I have tried to unstack a dataframe with duplicates jumping through different hoops. So far without result. I would be grateful for any help:
I have a dataframe that have a 'long' format:
| id | variable | value |
|----|-----------|-------|
| 1 | outcome_1 | NaN |
| 2 | outcome_1 | 18:33 |
| 2 | outcome_1 | 20:39 |
| 2 | outcome_3 | 01:40 |
| 3 | outcome_2 | 03:59 |
| 3 | outcome_4 | 07:46 |
| 3 | outcome_3 | 10:53 |
And would like to convert it to a 'wide' format, but without aggregation and preserving all values, so the result would look like this:
| id_nmbr | outcome_1_0 | outcome_1_1 | outcome_2_0 | outcome_3_0 | outcome_4_0 |
|---------|-------------|-------------|-------------|-------------|-------------|
| 1 | NaN | NaN | NaN | NaN | NaN |
| 2 | 18:33 | 20:39 | NaN | 01:40 | NaN |
| 3 | NaN | NaN | 03:59 | 07:46 | 10:53 |
So basically, preserve each value, and create a new column for each duplicate.

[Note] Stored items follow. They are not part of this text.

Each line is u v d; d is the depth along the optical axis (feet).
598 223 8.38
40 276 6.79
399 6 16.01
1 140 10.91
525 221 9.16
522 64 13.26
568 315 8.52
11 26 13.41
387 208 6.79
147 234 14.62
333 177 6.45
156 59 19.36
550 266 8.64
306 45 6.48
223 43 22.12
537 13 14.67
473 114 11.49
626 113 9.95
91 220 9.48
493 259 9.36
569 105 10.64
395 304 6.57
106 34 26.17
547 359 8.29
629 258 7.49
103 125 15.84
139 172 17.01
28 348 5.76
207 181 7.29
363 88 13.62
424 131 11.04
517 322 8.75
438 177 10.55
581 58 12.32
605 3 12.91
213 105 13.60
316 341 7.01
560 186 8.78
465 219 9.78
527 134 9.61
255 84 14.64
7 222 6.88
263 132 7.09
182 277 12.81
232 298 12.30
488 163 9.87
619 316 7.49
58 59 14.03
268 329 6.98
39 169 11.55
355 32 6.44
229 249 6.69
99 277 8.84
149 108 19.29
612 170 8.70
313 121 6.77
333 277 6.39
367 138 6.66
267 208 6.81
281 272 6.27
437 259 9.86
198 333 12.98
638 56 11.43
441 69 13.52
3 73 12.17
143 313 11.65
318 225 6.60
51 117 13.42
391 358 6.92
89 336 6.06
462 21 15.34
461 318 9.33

I have tried pivot or unstack, as well as pivot_table, but I think I need to string some functions together to achieve it. Any ideas?
CodePudding user response:
Use GroupBy.cumcount
for counter, then reshape by Series.unstack
with sorting MultiIndex
and flatten in map
:
g = df.groupby(['id','variable']).cumcount()
df = df.set_index(['id','variable', g])['value'].unstack([1,2]).sort_index(axis=1)
df.columns = df.columns.map(lambda x: f'{x[0]}_{x[1]}')
df = df.reset_index()
print (df)
id outcome_1_0 outcome_1_1 outcome_2_0 outcome_3_0 outcome_4_0
0 1 NaN NaN NaN NaN NaN
1 2 18:33 20:39 NaN 01:40 NaN
2 3 NaN NaN 03:59 10:53 07:46